[Do this]
Rewrite the lines below with "Transcribe the text in this image" changed to "Write out the word shown in this image" wherever it occurs, leaving everything else as it is. Omit the pictures from your answer.

[Stored records]
* Start *

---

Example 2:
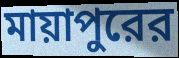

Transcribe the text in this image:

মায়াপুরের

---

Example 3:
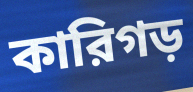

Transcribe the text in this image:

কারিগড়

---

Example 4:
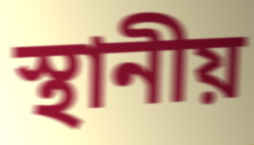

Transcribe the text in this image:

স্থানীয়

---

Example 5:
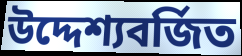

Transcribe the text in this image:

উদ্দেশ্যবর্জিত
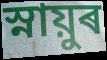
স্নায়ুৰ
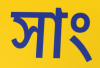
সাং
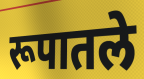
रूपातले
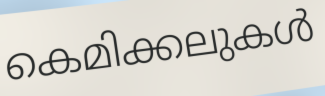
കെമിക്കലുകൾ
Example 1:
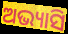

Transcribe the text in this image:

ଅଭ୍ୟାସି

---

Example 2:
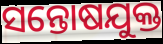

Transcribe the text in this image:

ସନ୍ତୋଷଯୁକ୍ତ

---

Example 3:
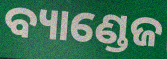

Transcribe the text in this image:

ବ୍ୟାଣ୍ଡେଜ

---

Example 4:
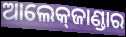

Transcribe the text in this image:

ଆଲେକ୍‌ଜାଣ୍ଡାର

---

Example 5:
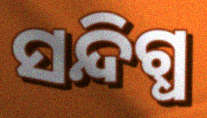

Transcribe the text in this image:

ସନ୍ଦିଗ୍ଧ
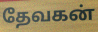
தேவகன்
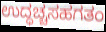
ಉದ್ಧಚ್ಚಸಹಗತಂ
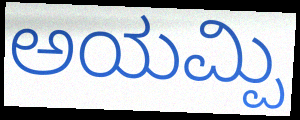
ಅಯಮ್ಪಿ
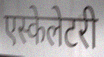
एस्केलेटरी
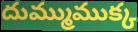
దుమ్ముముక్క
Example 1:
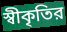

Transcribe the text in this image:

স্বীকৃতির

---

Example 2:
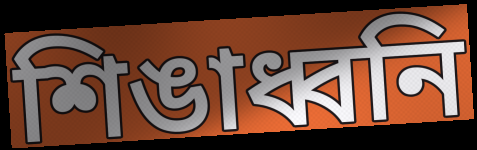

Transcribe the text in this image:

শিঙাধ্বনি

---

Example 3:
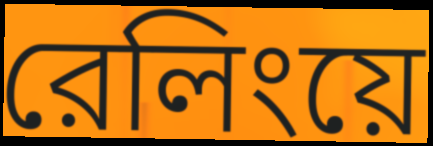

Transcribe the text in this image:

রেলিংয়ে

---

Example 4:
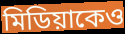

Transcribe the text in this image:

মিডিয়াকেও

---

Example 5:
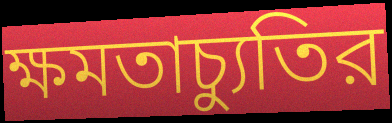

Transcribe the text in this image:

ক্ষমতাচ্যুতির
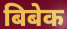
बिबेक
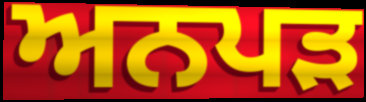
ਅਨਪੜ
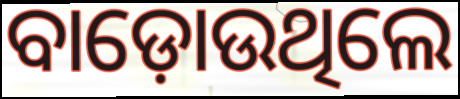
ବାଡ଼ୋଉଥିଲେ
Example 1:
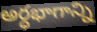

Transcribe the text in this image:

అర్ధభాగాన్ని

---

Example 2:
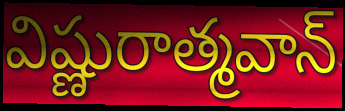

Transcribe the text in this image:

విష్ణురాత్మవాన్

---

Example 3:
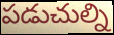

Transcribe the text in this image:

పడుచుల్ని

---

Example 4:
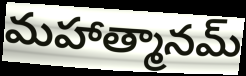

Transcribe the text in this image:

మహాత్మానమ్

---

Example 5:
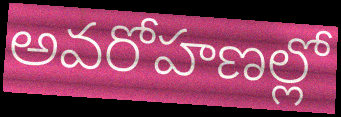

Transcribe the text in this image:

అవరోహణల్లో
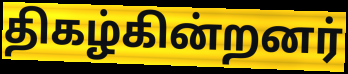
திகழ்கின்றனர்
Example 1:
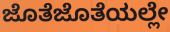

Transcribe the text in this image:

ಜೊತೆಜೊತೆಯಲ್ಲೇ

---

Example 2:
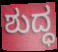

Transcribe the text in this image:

* End *

[Worked answer]
---

Example 2:

Write out the word shown in this image:

মায়াপুরের

---

Example 3:

Write out the word shown in this image:

কারিগড়

---

Example 4:

Write out the word shown in this image:

স্থানীয়

---

Example 5:

Write out the word shown in this image:

উদ্দেশ্যবর্জিত
স্নায়ুৰ
সাং
रूपातले
കെമിക്കലുകൾ
Example 1:

Write out the word shown in this image:

ଅଭ୍ୟାସି

---

Example 2:

Write out the word shown in this image:

ସନ୍ତୋଷଯୁକ୍ତ

---

Example 3:

Write out the word shown in this image:

ବ୍ୟାଣ୍ଡେଜ

---

Example 4:

Write out the word shown in this image:

ଆଲେକ୍‌ଜାଣ୍ଡାର

---

Example 5:

Write out the word shown in this image:

ସନ୍ଦିଗ୍ଧ
தேவகன்
ಉದ್ಧಚ್ಚಸಹಗತಂ
ಅಯಮ್ಪಿ
एस्केलेटरी
దుమ్ముముక్క
Example 1:

Write out the word shown in this image:

স্বীকৃতির

---

Example 2:

Write out the word shown in this image:

শিঙাধ্বনি

---

Example 3:

Write out the word shown in this image:

রেলিংয়ে

---

Example 4:

Write out the word shown in this image:

মিডিয়াকেও

---

Example 5:

Write out the word shown in this image:

ক্ষমতাচ্যুতির
बिबेक
ਅਨਪੜ
ବାଡ଼ୋଉଥିଲେ
Example 1:

Write out the word shown in this image:

అర్ధభాగాన్ని

---

Example 2:

Write out the word shown in this image:

విష్ణురాత్మవాన్

---

Example 3:

Write out the word shown in this image:

పడుచుల్ని

---

Example 4:

Write out the word shown in this image:

మహాత్మానమ్

---

Example 5:

Write out the word shown in this image:

అవరోహణల్లో
திகழ்கின்றனர்
Example 1:

Write out the word shown in this image:

ಜೊತೆಜೊತೆಯಲ್ಲೇ

---

Example 2:

Write out the word shown in this image:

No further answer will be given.